What is needed | Write out only the tail of the records, beginning at the line containing "Coaches Conduct" and including the last line, exactly as written.

§

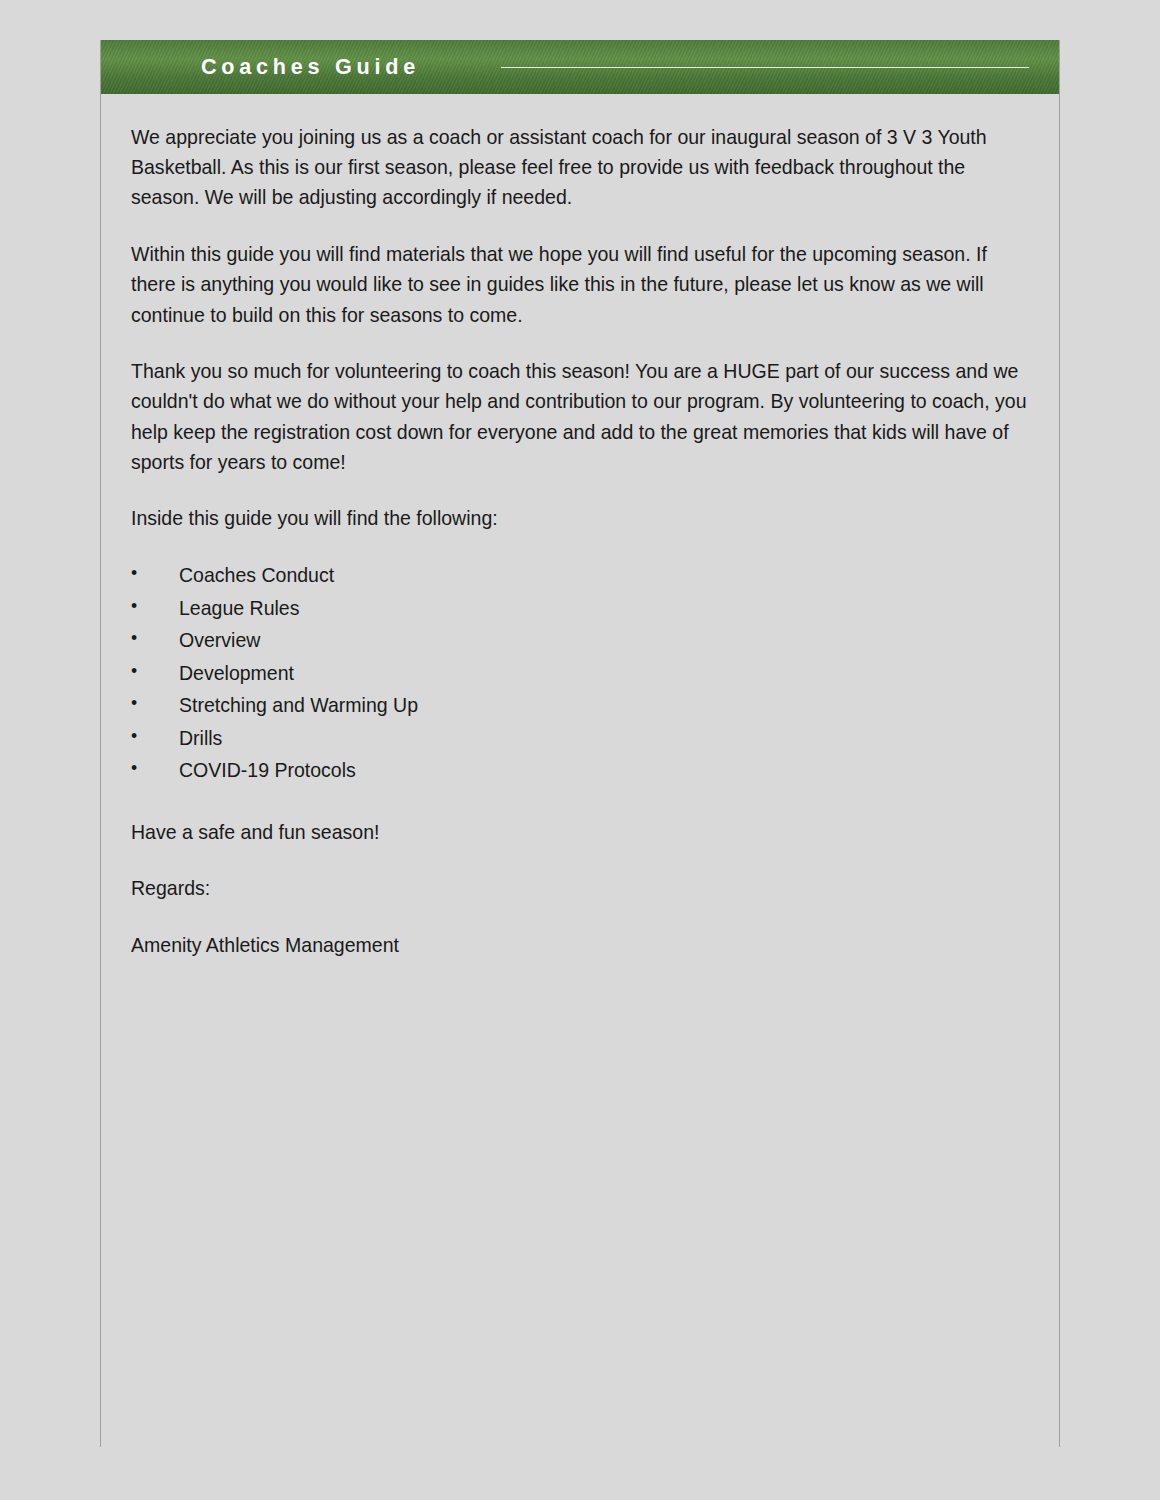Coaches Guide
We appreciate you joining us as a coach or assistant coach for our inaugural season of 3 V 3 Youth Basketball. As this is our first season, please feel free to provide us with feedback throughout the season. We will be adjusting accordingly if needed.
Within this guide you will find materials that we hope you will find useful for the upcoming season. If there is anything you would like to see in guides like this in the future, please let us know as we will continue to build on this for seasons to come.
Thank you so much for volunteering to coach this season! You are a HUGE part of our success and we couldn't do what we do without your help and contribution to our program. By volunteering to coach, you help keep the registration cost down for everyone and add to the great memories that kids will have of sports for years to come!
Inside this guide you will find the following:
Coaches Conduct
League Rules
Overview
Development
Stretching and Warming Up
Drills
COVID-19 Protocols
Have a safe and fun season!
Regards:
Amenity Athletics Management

§

Answer to the problem |
Coaches Conduct
League Rules
Overview
Development
Stretching and Warming Up
Drills
COVID-19 Protocols
Have a safe and fun season!
Regards:
Amenity Athletics Management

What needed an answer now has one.